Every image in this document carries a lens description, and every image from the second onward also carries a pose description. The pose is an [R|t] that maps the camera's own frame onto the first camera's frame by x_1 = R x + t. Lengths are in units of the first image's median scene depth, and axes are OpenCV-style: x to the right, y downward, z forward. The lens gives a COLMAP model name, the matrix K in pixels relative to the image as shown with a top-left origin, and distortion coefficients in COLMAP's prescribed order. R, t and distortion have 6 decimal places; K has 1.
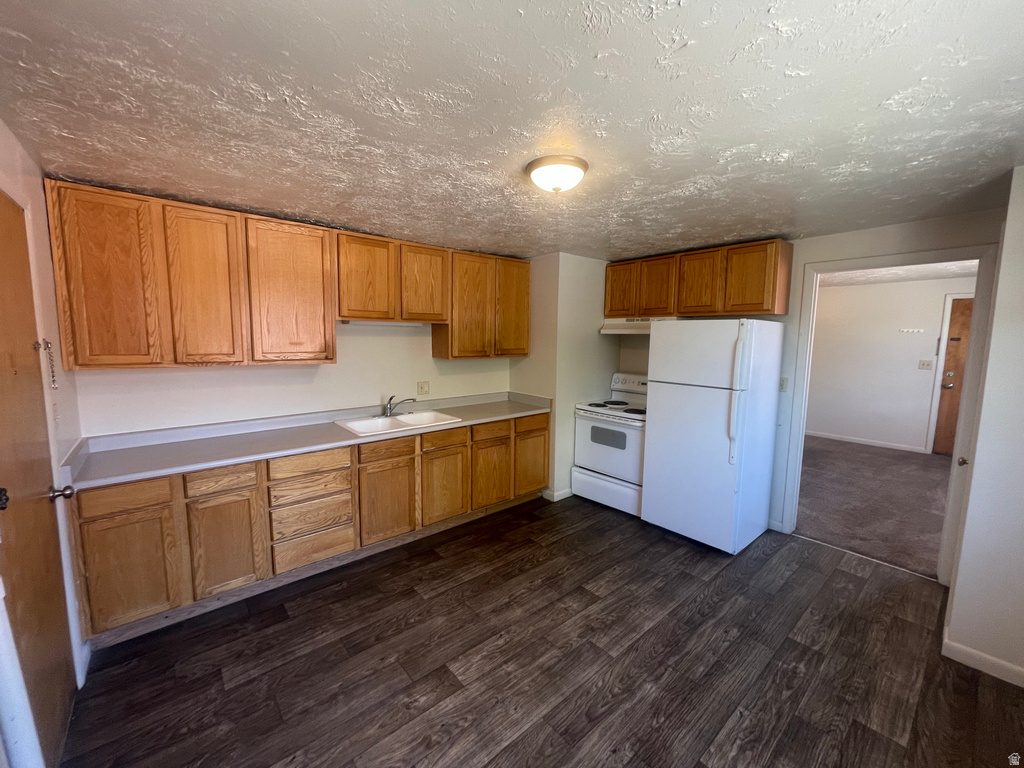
lens RADIAL K [[413.5, 0, 509.8], [0, 413.5, 382.7], [0, 0, 1]] dist [-0.001763, 0.000155]
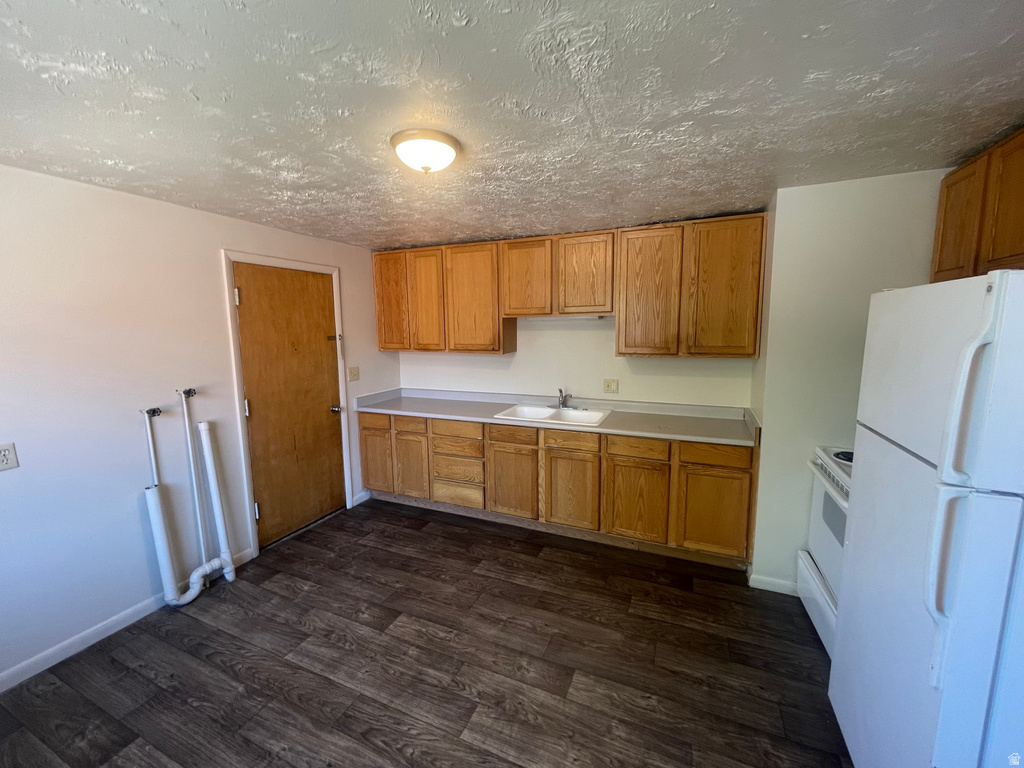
lens RADIAL K [[413.8, 0, 508.7], [0, 413.8, 381.4], [0, 0, 1]] dist [-0.013644, 0.009262]
pose [[0.436694, 0.101625, -0.893851, 0.716430], [-0.088600, 0.993627, 0.069683, -0.058335], [0.895236, 0.048765, 0.442915, 0.540586]]
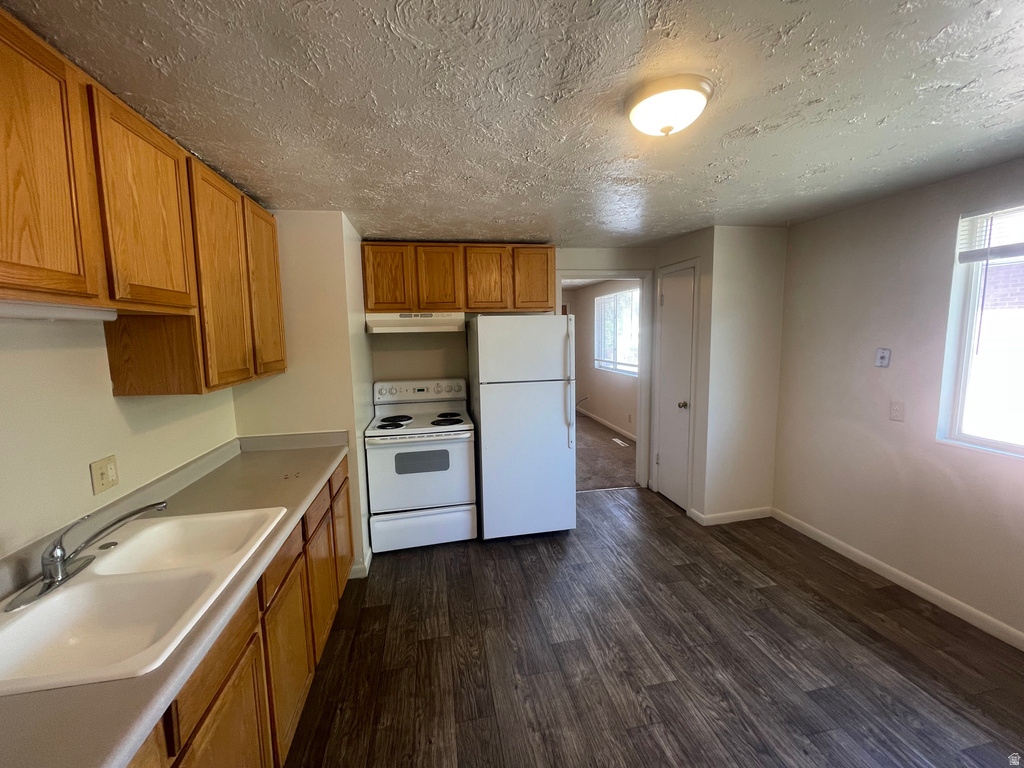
lens RADIAL K [[413.8, 0, 508.7], [0, 413.8, 381.4], [0, 0, 1]] dist [-0.013644, 0.009262]
pose [[0.493219, -0.121542, 0.861372, -0.489759], [0.128196, 0.989536, 0.066222, -0.074227], [-0.860407, 0.077763, 0.503639, 0.624748]]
+ + +
▶ _How to complete this task_
In the copy, include no pictures; transcribe every record above verbatim.

▶ _Written response_
Every image in this document carries a lens description, and every image from the second onward also carries a pose description. The pose is an [R|t] that maps the camera's own frame onto the first camera's frame by x_1 = R x + t. Lengths are in units of the first image's median scene depth, and axes are OpenCV-style: x to the right, y downward, z forward. The lens gives a COLMAP model name, the matrix K in pixels relative to the image as shown with a top-left origin, and distortion coefficients in COLMAP's prescribed order. R, t and distortion have 6 decimal places; K has 1.
lens RADIAL K [[413.5, 0, 509.8], [0, 413.5, 382.7], [0, 0, 1]] dist [-0.001763, 0.000155]
lens RADIAL K [[413.8, 0, 508.7], [0, 413.8, 381.4], [0, 0, 1]] dist [-0.013644, 0.009262]
pose [[0.436694, 0.101625, -0.893851, 0.716430], [-0.088600, 0.993627, 0.069683, -0.058335], [0.895236, 0.048765, 0.442915, 0.540586]]
lens RADIAL K [[413.8, 0, 508.7], [0, 413.8, 381.4], [0, 0, 1]] dist [-0.013644, 0.009262]
pose [[0.493219, -0.121542, 0.861372, -0.489759], [0.128196, 0.989536, 0.066222, -0.074227], [-0.860407, 0.077763, 0.503639, 0.624748]]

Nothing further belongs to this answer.